I have a confession. Actually, it’s been awhile since I’ve given a formal confession. Back in my days as a good Catholic growing up I would be in the confessional for the weekly list of my “sins du jour”. I never really was a good Catholic, but my mother was and she “inspired” me to make the Saturday visits with the priest so that I could stay in good standing with whoever it was that I needed to be in good standing with. I never really thought that it was God keeping score. In fact I’m pretty sure that He nodded off and sent in a designated confession angel after about my third trip when it was apparent that I only really knew of a few things that constituted sin and I repeated them with great regularity. They usually had something to do with calling my sister names. I’ve been accused many times of being boring, predictable, and scheduled. I am. I’m sure that in those days my priest would have agreed. I secretly imagine that just once in my relationship with him he would have loved for me to confess to shoplifting or even a hidden stash of “Playboy’s”. I believe that it’s true that all of us are made up of parts of God’s image. I just may be that part of His image that He’d not always want remembered….kind of like those pages in Leviticus, necessary but not really inspiring. My own children serve that end for me from time to time. They can seemingly magnify the qualities in me that are real and true but I’d rather forget. Anyway, back to my confession.
I want to be significant. There I said it….or at least I wrote it. It’s a desire as old as creation. I even have a book called The Search For Significance. After reading it and not really feeling any more significant I bought the extended, revised, study edition. Still nothing. The overwhelming desire for significance is what I feel is the root of original sin. I get that from my Catholic upbringing as well. Oh sure I can piously pontificate on occasion that I don’t care what people think of me. And in short spurts I can actually live that way, but truthfully…after all we are confessing here, it only comes in short bursts. It’s not unlike swimming against the current. As long as I’m fighting and swimming and sweating, I’m making a bit of headway or at least staying still. When I relax, I’m again swept away by my search for significance. Searching for significance has taken on various implications depending on life stage for me. When I was a child I was greatly fashion challenged. I still am and it causes me great stress which has enough background for its own confessional. So I looked for it in grades and awards. They were a lifeline for me and a source of sustenance. College brought its own challenges that grades really didn’t satisfy, so on to the next stage comprised of my two best friends at the time, rum and Coke. Then it was career, advancement, security and when I came to the end of that line, the Holy Grail of spiritual significance….ministry. All through my search I walked alongside my faith. I took part in it and acknowledged it from time to time, but I hadn’t yet ingested it. In the midst of despair and close to a very successful crash, and I believe that there is such a thing, God whispered a hope that I could affect people lives. Certainly there could be no other prize greater than this for a significance junkie touched by the Spirit.
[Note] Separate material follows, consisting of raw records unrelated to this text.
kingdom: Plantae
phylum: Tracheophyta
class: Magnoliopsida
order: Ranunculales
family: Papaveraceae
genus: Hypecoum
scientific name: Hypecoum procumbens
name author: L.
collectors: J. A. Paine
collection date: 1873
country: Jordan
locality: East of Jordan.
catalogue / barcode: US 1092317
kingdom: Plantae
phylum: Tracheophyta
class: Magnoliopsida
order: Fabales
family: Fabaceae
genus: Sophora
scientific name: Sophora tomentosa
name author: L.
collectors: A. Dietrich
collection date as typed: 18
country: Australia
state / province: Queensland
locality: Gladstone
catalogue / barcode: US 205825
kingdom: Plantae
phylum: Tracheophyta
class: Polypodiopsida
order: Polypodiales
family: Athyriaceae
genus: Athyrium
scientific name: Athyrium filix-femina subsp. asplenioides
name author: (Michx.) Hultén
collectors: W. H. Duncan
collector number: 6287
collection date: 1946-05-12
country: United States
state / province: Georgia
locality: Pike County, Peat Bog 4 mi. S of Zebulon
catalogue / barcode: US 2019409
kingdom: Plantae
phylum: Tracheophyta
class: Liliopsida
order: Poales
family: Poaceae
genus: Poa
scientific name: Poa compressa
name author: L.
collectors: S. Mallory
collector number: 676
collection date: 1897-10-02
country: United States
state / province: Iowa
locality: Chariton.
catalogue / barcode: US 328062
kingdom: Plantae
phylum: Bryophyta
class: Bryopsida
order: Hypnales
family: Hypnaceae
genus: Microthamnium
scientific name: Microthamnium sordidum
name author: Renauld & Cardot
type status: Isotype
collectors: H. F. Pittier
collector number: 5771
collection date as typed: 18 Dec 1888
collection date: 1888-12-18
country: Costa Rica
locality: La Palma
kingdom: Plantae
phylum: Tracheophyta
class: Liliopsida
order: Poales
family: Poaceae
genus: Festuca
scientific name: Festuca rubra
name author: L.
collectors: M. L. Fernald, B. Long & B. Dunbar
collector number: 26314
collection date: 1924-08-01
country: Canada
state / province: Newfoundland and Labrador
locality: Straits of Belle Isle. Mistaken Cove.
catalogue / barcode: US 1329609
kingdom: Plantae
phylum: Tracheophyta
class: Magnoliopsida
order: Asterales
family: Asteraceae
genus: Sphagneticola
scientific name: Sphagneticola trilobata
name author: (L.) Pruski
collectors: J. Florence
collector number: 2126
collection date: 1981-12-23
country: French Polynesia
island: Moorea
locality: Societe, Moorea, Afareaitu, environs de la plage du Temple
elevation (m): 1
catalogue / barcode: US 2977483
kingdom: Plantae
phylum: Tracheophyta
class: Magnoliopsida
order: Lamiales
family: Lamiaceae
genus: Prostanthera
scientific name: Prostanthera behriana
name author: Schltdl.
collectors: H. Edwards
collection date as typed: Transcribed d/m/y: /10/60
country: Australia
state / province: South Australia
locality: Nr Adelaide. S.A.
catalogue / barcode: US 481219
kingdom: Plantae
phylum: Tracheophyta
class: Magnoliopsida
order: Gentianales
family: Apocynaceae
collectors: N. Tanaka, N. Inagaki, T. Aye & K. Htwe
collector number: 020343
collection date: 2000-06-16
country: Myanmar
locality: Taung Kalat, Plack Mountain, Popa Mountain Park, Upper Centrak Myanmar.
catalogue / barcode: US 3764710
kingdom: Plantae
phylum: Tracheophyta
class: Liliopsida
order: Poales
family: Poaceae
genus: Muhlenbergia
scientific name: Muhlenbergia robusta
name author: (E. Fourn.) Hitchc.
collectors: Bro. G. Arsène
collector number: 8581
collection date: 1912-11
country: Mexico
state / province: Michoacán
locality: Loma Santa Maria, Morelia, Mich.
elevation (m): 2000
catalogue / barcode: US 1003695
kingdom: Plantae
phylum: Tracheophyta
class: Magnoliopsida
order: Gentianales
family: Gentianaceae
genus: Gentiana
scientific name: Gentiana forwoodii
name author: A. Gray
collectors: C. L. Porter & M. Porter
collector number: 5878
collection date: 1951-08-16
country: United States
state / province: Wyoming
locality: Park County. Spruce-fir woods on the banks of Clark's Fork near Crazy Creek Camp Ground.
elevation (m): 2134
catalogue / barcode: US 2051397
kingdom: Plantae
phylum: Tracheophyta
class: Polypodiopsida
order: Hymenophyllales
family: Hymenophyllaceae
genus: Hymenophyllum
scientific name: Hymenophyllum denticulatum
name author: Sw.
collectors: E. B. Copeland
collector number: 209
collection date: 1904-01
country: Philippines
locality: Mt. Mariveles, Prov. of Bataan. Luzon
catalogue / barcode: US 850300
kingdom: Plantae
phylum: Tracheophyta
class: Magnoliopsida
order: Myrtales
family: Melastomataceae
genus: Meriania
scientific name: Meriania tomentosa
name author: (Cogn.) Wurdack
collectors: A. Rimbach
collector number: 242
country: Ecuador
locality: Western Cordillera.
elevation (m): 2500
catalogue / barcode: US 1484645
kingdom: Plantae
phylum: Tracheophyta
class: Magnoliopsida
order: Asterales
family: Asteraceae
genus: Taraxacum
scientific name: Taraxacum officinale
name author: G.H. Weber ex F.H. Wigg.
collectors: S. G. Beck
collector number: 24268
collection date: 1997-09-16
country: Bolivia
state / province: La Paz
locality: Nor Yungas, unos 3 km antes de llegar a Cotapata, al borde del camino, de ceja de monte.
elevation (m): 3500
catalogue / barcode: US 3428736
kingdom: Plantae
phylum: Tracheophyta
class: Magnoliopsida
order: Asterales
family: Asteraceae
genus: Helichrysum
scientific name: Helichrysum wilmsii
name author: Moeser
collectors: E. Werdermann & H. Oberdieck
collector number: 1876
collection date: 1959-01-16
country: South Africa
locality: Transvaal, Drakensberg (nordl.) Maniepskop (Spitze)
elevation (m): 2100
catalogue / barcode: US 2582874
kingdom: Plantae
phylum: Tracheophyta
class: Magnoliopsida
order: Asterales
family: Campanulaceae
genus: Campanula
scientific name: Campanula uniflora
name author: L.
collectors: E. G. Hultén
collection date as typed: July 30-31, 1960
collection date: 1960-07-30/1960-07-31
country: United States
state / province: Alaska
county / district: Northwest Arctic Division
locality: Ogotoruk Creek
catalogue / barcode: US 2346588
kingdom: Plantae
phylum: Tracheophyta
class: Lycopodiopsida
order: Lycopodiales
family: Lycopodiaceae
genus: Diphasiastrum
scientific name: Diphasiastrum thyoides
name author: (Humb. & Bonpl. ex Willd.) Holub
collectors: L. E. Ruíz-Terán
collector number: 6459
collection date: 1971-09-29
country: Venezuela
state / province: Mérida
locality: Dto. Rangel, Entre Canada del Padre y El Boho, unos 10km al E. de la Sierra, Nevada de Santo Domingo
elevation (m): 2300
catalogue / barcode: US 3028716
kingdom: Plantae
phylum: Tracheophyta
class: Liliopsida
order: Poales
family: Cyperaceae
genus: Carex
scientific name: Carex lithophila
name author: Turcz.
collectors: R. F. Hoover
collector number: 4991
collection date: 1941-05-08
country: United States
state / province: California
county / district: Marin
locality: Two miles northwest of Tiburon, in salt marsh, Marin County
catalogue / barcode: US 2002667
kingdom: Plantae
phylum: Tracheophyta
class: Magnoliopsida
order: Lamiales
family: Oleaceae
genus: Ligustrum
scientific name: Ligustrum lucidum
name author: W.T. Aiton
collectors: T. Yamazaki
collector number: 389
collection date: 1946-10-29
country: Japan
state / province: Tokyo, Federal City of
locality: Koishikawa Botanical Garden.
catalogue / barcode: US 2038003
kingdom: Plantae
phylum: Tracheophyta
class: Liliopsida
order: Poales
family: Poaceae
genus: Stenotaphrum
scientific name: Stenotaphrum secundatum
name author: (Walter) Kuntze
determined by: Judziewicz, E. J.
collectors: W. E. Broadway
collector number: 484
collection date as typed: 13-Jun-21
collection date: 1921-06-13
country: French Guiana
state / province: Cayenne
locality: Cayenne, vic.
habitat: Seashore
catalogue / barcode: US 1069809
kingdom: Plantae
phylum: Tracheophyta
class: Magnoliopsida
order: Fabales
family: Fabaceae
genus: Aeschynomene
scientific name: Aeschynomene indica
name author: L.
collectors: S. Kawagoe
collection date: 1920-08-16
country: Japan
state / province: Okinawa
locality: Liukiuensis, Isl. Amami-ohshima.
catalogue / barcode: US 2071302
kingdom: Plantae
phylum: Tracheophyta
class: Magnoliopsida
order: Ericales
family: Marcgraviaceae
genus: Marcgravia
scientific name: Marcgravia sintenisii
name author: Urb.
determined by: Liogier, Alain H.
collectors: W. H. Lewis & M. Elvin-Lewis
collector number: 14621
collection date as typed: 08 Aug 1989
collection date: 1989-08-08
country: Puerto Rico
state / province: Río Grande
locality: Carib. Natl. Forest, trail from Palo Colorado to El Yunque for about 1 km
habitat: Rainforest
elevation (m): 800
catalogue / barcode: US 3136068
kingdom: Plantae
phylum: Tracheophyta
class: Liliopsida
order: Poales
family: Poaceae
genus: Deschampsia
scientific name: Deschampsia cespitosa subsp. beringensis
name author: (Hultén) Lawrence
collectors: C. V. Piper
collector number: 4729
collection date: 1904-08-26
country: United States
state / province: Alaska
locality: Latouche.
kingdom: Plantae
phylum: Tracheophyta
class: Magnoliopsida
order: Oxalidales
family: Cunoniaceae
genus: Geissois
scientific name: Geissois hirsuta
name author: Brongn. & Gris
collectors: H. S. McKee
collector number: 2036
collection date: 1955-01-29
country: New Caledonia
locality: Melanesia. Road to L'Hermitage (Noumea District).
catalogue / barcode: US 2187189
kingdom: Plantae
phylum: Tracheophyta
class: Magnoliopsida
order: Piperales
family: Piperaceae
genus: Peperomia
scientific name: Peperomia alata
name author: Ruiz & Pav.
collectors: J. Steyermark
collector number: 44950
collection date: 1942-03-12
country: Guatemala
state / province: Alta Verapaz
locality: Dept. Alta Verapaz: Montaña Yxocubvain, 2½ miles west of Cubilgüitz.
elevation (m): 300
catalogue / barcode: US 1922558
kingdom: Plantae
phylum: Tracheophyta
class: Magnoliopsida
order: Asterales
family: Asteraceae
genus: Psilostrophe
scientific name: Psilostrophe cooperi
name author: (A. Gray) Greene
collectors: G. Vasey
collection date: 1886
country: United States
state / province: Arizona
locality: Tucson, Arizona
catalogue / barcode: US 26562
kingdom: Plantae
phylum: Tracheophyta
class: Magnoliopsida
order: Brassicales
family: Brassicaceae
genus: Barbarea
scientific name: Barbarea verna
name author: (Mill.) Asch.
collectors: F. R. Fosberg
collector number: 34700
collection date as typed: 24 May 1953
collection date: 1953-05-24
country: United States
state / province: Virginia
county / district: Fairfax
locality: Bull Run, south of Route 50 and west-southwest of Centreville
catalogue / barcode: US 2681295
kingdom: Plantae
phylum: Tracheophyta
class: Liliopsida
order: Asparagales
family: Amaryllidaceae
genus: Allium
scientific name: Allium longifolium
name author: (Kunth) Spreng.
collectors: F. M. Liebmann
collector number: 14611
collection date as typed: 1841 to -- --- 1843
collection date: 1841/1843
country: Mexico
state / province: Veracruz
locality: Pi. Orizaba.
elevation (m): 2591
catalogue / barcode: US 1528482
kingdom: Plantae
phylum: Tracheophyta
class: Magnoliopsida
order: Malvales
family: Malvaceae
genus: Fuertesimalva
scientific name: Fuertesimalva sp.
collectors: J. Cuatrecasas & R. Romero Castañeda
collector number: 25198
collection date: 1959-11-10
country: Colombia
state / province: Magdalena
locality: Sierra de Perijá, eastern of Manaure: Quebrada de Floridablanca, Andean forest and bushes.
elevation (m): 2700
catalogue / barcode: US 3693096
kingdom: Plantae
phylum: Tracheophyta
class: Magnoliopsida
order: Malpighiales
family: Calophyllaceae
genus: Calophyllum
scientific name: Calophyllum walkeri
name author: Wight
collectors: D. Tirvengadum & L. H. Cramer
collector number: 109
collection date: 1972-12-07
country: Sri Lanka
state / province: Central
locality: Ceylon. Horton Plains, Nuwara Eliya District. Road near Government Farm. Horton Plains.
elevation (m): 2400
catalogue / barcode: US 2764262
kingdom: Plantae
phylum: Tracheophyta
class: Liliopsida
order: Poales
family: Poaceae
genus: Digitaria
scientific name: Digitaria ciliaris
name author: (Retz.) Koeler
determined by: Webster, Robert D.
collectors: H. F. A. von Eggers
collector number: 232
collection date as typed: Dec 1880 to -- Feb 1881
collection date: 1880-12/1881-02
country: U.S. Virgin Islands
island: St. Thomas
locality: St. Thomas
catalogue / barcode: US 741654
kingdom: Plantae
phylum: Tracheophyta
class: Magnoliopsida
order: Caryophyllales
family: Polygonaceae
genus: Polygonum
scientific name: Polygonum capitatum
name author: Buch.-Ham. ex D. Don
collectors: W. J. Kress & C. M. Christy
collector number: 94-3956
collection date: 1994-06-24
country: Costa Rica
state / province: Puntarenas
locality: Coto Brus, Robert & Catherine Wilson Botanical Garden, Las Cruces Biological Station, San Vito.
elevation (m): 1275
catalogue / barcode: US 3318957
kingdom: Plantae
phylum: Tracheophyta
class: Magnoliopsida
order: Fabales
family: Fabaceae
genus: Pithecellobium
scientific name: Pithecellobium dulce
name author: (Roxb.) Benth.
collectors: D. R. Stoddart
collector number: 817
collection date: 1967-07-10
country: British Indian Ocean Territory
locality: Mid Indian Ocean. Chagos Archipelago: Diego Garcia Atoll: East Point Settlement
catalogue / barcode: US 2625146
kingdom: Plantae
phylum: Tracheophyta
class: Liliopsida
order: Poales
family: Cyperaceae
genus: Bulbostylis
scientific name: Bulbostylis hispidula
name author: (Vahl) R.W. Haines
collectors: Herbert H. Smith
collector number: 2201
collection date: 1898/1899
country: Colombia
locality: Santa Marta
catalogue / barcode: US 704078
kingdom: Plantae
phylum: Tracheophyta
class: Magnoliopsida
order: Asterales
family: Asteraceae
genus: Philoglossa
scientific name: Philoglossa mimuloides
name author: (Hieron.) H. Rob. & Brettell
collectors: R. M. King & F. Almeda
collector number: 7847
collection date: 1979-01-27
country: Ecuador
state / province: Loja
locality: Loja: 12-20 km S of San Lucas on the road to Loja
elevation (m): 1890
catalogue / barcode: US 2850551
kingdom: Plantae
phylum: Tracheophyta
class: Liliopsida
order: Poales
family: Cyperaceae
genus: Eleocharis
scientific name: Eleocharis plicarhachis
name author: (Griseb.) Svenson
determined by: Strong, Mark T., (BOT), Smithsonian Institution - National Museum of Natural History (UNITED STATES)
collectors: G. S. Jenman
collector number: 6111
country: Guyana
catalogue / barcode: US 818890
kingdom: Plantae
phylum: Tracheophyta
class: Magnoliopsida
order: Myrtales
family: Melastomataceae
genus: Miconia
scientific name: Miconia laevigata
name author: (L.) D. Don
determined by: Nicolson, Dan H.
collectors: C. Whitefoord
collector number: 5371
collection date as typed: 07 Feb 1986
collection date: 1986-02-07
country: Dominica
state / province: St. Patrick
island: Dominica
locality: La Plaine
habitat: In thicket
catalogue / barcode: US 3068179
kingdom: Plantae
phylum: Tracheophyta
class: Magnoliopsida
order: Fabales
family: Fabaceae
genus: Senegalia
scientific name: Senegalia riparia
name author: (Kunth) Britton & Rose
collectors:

I’m confessing this as a warning to others who may feel that same hunger and feel justification for obsession based on faith motives. It is still obsession and it can still be destructive. Destructive behavior with good intentions is still destructive. I’m not saying that I’m in a destructive mode, but I could be and many I know in my profession are.
In a reflective mode I confess now as I evaluate my life that a noble cause has, more often than I want to admit, been fueled by the same search for significance that first launched us out of the Garden.
Now don’t take this too far out of context. Most of this you’d never notice if you knew me and walked with me through life. Most of it doesn’t manifest itself in obvious ways or anti-social behavior. Most of it you might not notice, I think anyway, because you are probably in your own similar pursuit. My faith tells me that my significance is because I’m a child of the King. I know that. My faith tells me that I have been set free. I know that. My faith tells me that God works all things for good on behalf of those who hold on to Him. I know that too. But the whisper is there. I have wanted to write a book, but I haven’t yet because I’m not sure of the motives. I’ve enjoyed my role as preacher and teacher, but I’m no longer sure of the motives. My life has been energized by serving those in trauma and suffering, but even within that, when things are quiet and the whisperer comes, I question my motivation. The irony is that so much of my life is based on fighting with the very thing that God has granted me and wants me to feel, which is a sense of significance.
I’d love to share a solution. I’d love to wrap this up like one of my favorite “Seinfeld” episodes. I ought to be able to. I am a Pastor and all. That’s the significance thing, solutions to every life difficulty. I could tell you that you have significance in God’s grace. I could tell you that you have freedom through Christ’s sacrifice. I could tell you that there is hope because of His defeating death. I could tell you chapter and verse and the great eternal story. All of this is undeniably true, but all I have at the moment is confession.